[Joint position lists]
=== Begin Enclosure ===

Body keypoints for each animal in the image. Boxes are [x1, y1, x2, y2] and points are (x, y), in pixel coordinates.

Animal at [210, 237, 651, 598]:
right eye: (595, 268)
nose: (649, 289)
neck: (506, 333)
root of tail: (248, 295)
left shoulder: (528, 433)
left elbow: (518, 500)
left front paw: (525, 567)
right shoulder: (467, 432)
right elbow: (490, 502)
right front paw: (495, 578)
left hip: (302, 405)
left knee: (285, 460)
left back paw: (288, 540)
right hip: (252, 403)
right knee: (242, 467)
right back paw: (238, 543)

=== End Enclosure ===
=== Begin Enclosure ===

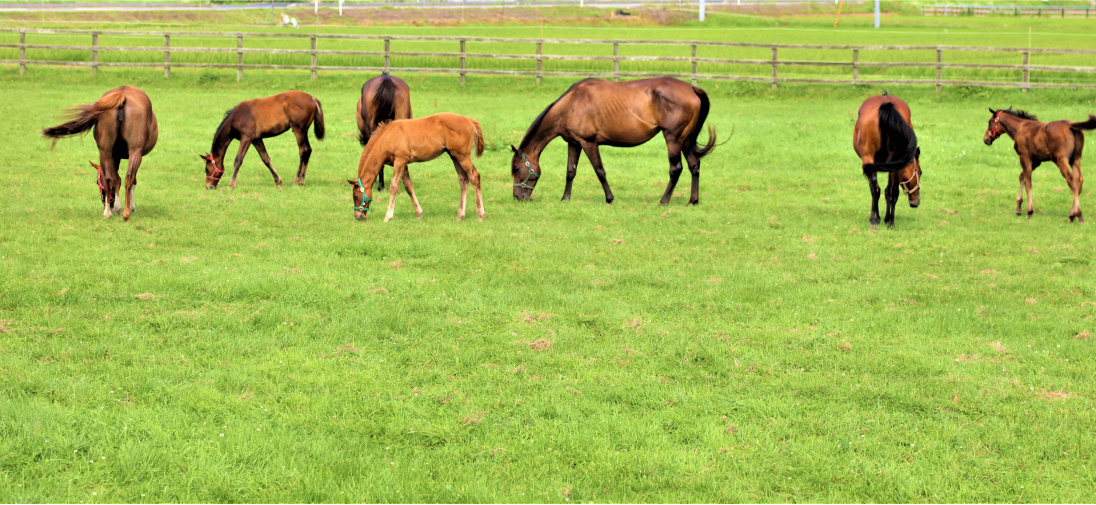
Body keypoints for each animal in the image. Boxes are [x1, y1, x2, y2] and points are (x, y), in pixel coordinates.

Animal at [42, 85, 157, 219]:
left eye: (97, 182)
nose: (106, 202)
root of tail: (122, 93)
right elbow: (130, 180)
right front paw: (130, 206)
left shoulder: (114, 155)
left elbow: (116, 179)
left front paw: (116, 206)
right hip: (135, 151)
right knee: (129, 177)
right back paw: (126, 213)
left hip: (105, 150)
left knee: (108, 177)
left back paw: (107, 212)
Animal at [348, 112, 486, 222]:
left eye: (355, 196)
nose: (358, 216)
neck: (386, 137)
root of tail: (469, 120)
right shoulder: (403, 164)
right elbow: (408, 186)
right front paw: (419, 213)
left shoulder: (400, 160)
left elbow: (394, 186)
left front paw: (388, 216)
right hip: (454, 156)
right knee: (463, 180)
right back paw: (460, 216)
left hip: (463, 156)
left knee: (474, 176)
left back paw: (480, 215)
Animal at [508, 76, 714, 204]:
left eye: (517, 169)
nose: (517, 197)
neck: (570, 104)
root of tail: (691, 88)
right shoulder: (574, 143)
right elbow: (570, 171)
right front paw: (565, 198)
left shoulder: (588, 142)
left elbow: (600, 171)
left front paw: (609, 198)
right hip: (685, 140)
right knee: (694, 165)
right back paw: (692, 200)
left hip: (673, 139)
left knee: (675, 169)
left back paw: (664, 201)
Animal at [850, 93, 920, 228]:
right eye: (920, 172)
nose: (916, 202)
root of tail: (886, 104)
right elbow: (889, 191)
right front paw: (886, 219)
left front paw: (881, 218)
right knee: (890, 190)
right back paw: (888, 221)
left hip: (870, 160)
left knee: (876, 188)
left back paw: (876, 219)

=== End Enclosure ===

== To do ==
Please return the lines above that run from the line containing "nose: (649, 289)" to the line containing "right back paw: (238, 543)", inclusive, exactly and with no other lines.

== Task result ==
nose: (649, 289)
neck: (506, 333)
root of tail: (248, 295)
left shoulder: (528, 433)
left elbow: (518, 500)
left front paw: (525, 567)
right shoulder: (467, 432)
right elbow: (490, 502)
right front paw: (495, 578)
left hip: (302, 405)
left knee: (285, 460)
left back paw: (288, 540)
right hip: (252, 403)
right knee: (242, 467)
right back paw: (238, 543)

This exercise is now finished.